[Dataset entries]

= = = =

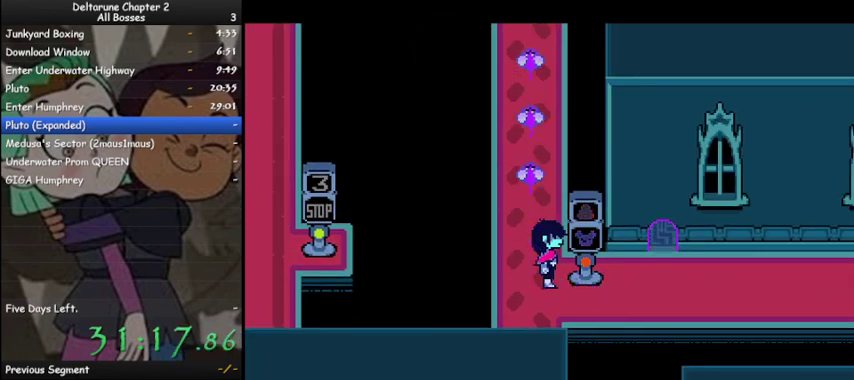
{"keys": ["ctrl", "down", "shift"], "events": []}
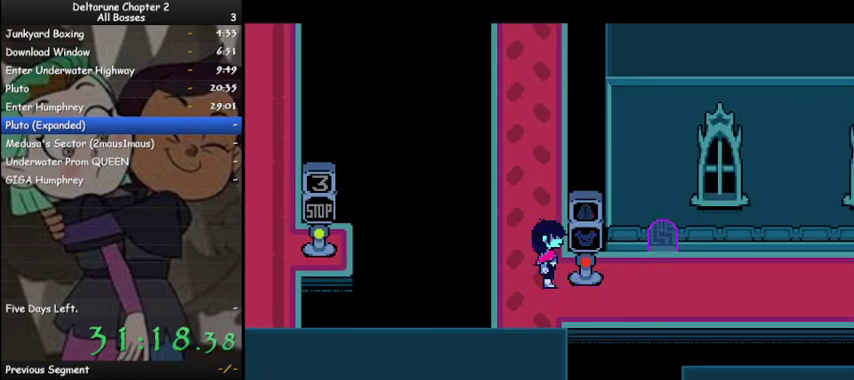
{"keys": ["ctrl", "right", "shift"], "events": [[433, "down", "up"], [433, "right", "down"]]}
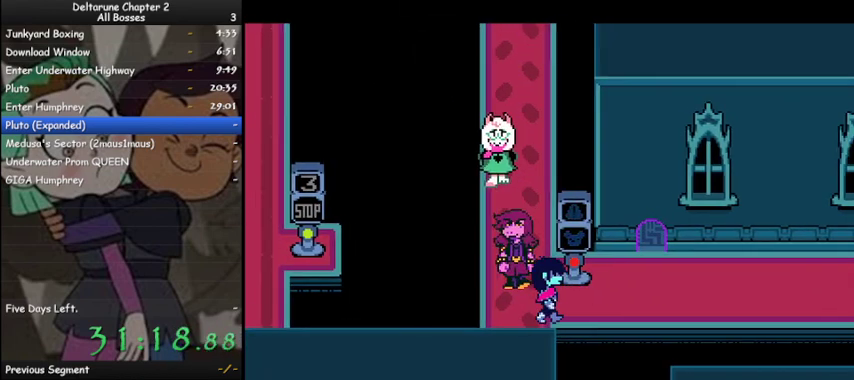
{"keys": ["ctrl", "right", "shift"], "events": []}
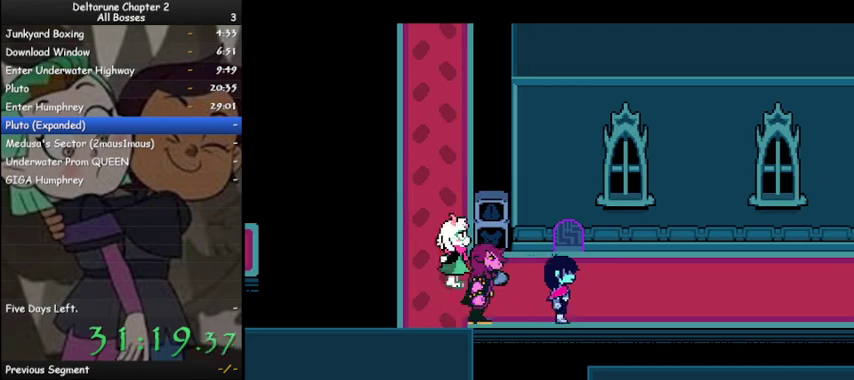
{"keys": ["ctrl", "right", "shift"], "events": []}
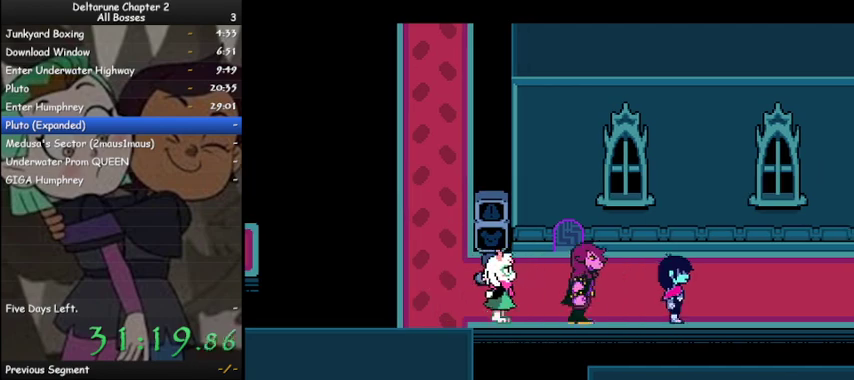
{"keys": ["ctrl", "right", "shift"], "events": []}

= = = =

ABOUT THIS EXERCISE
Because the pictures are not wanted, retype only the text of every record, exactly as given.

WORKED SOLUTION
{"keys": ["ctrl", "down", "shift"], "events": []}
{"keys": ["ctrl", "right", "shift"], "events": [[433, "down", "up"], [433, "right", "down"]]}
{"keys": ["ctrl", "right", "shift"], "events": []}
{"keys": ["ctrl", "right", "shift"], "events": []}
{"keys": ["ctrl", "right", "shift"], "events": []}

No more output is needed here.